Only the lines of the data holding the string "buttons" need to be returned.

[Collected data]

· · · · · · ·

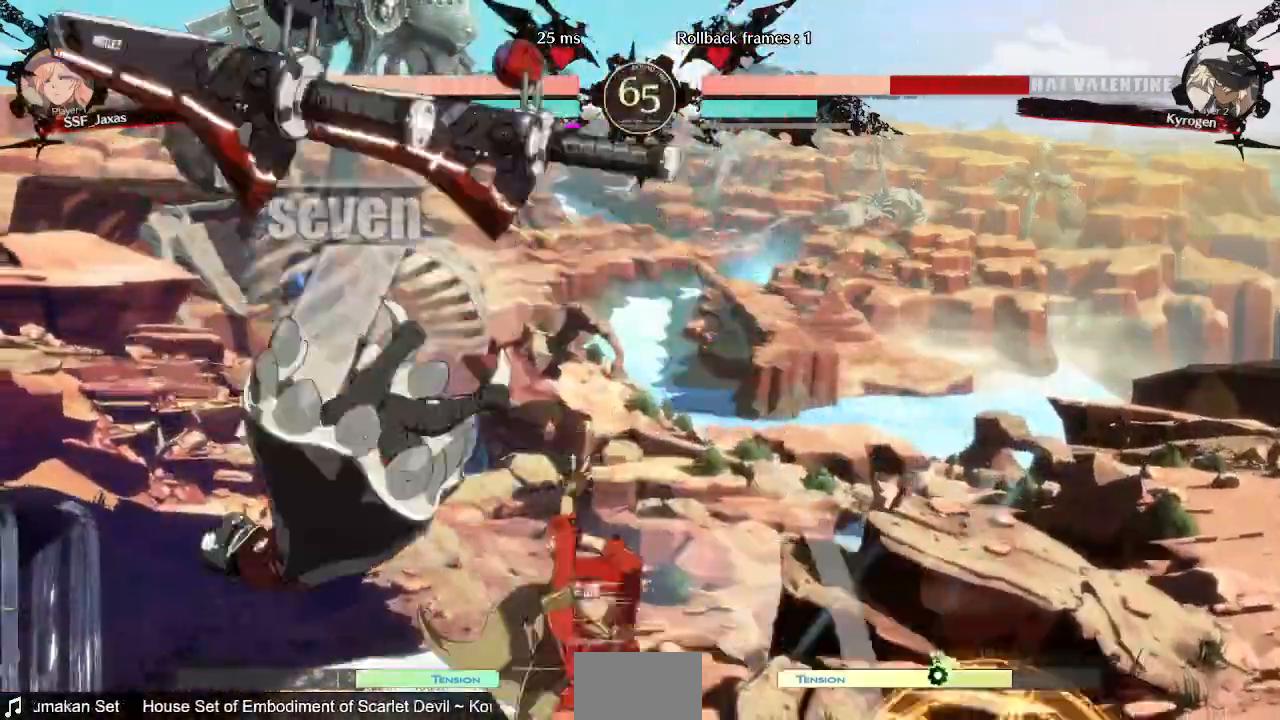
{"dt_ms": 1000, "buttons": ["DPAD_DOWN", "DPAD_RIGHT"]}
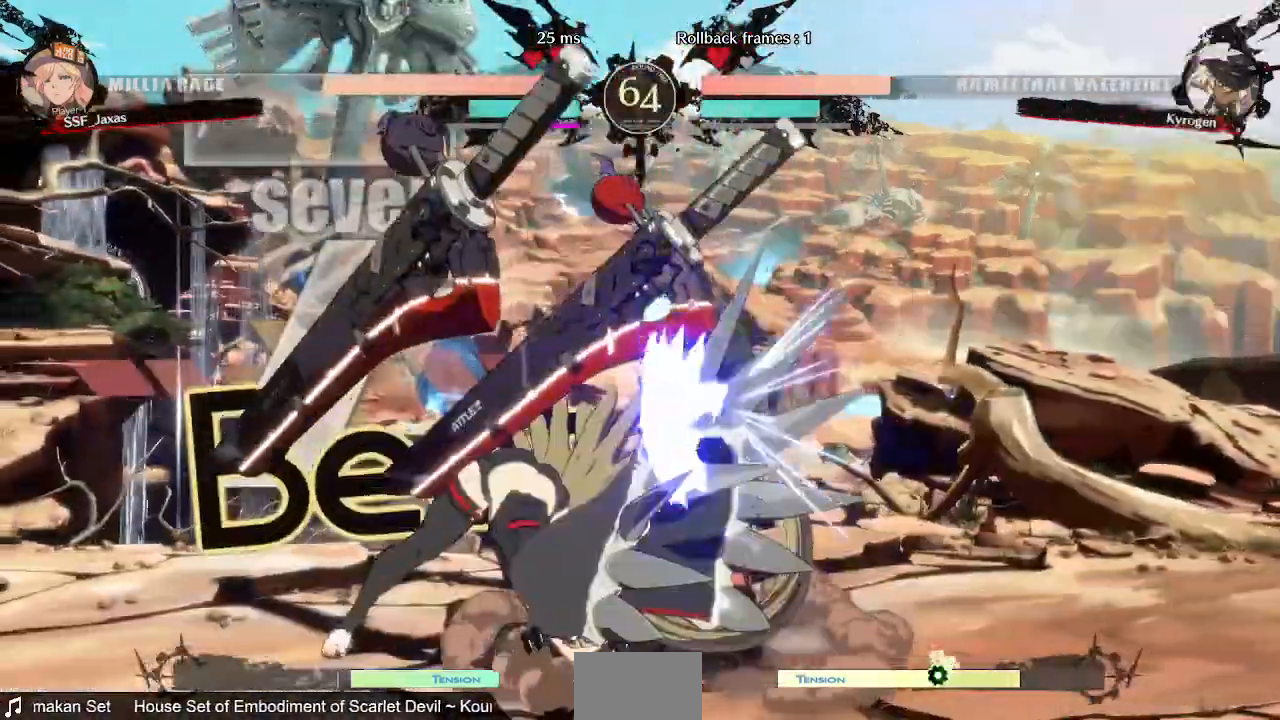
{"dt_ms": 1000, "buttons": ["DPAD_UP", "DPAD_LEFT"]}
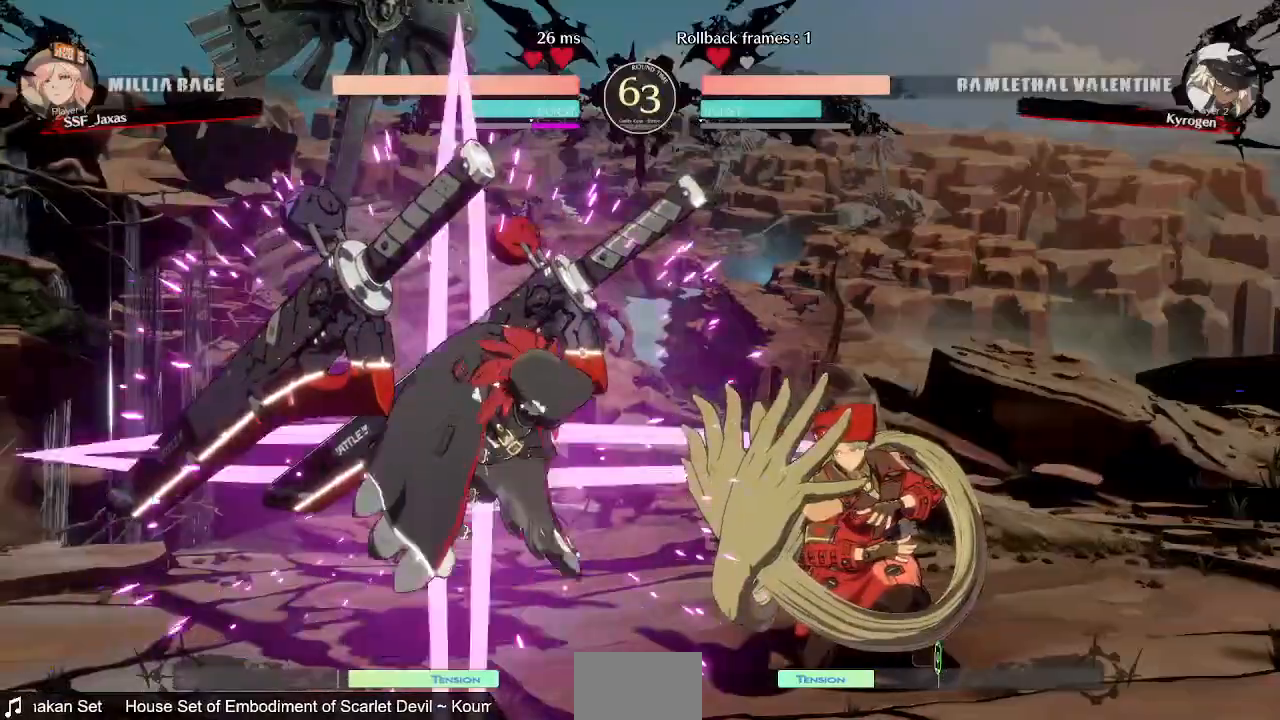
{"dt_ms": 1000, "buttons": ["DPAD_DOWN", "DPAD_RIGHT"]}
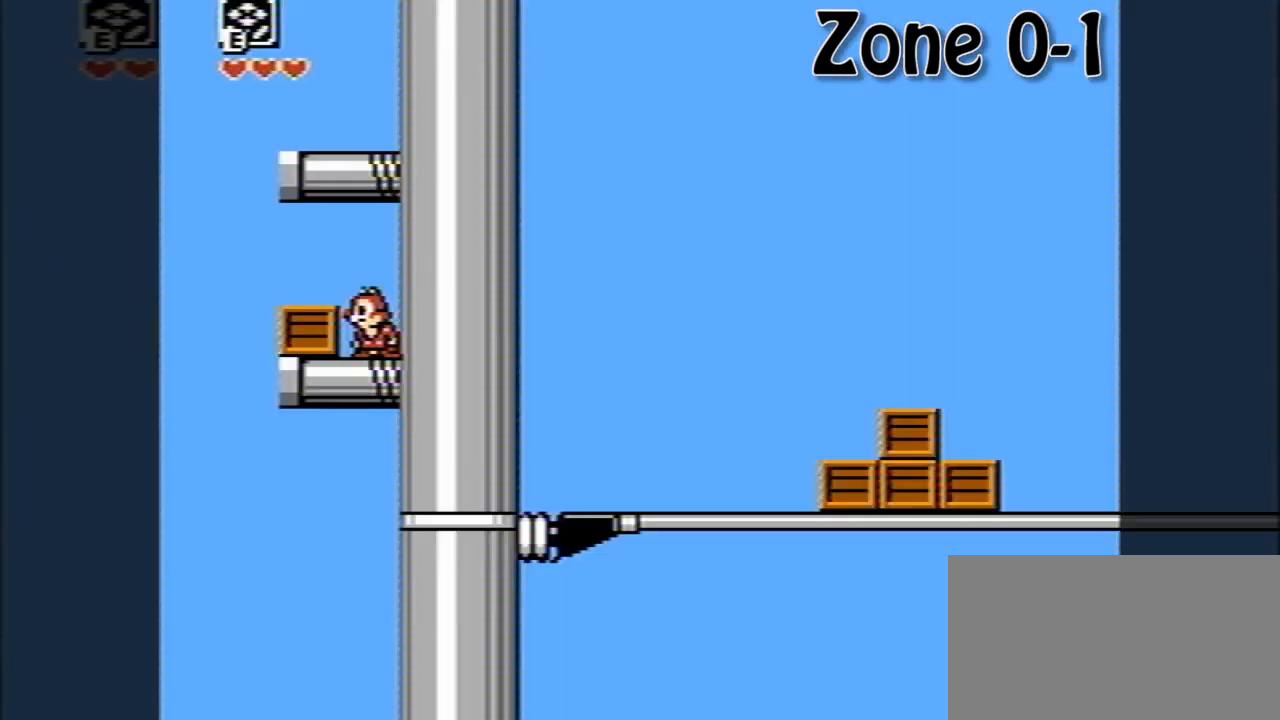
Gameplay with a controller (Nintendo layout); each line is a JSON object with the inputs held at the frame after it. "events" lists button and stick changes between this image and that frame as [ms after this image, input, new state], when the widget could be followed in between. Not read: L3 R3.
{"buttons": ["A"], "events": [[320, "A", "down"]]}
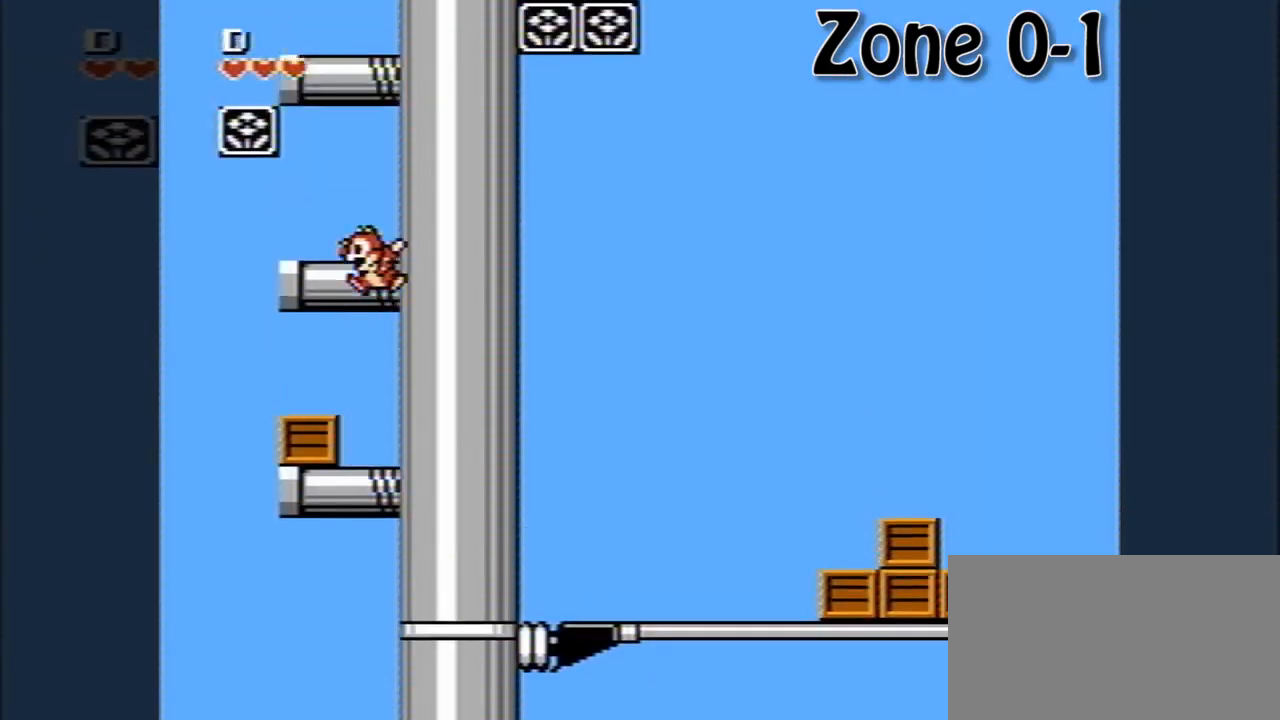
{"buttons": ["A"], "events": [[80, "A", "up"], [160, "DPAD_LEFT", "down"], [240, "A", "down"], [440, "DPAD_LEFT", "up"]]}
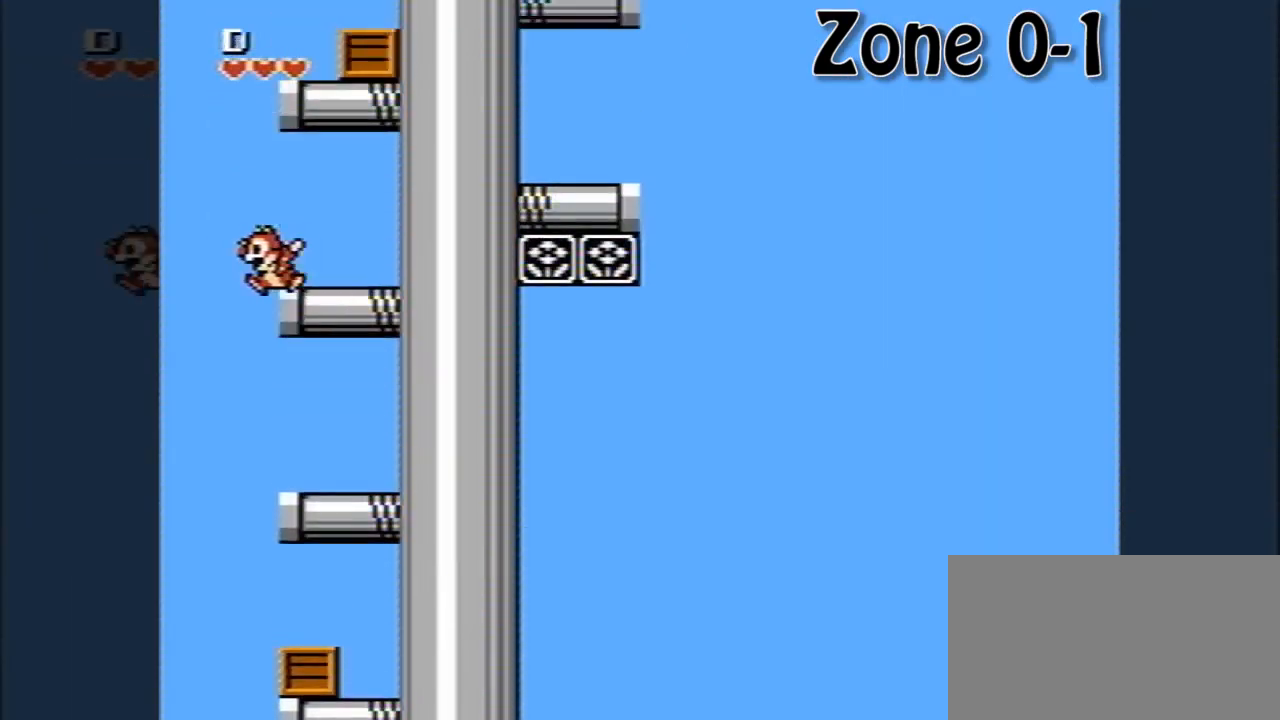
{"buttons": ["A"], "events": [[40, "A", "up"], [40, "DPAD_RIGHT", "down"], [120, "A", "down"], [120, "DPAD_RIGHT", "up"], [400, "A", "up"], [400, "DPAD_RIGHT", "down"], [480, "DPAD_RIGHT", "up"], [520, "A", "down"]]}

· · · · · · ·

▶ **WRITTEN SOLUTION**:
{"dt_ms": 1000, "buttons": ["DPAD_DOWN", "DPAD_RIGHT"]}
{"dt_ms": 1000, "buttons": ["DPAD_UP", "DPAD_LEFT"]}
{"dt_ms": 1000, "buttons": ["DPAD_DOWN", "DPAD_RIGHT"]}
{"buttons": ["A"], "events": [[320, "A", "down"]]}
{"buttons": ["A"], "events": [[80, "A", "up"], [160, "DPAD_LEFT", "down"], [240, "A", "down"], [440, "DPAD_LEFT", "up"]]}
{"buttons": ["A"], "events": [[40, "A", "up"], [40, "DPAD_RIGHT", "down"], [120, "A", "down"], [120, "DPAD_RIGHT", "up"], [400, "A", "up"], [400, "DPAD_RIGHT", "down"], [480, "DPAD_RIGHT", "up"], [520, "A", "down"]]}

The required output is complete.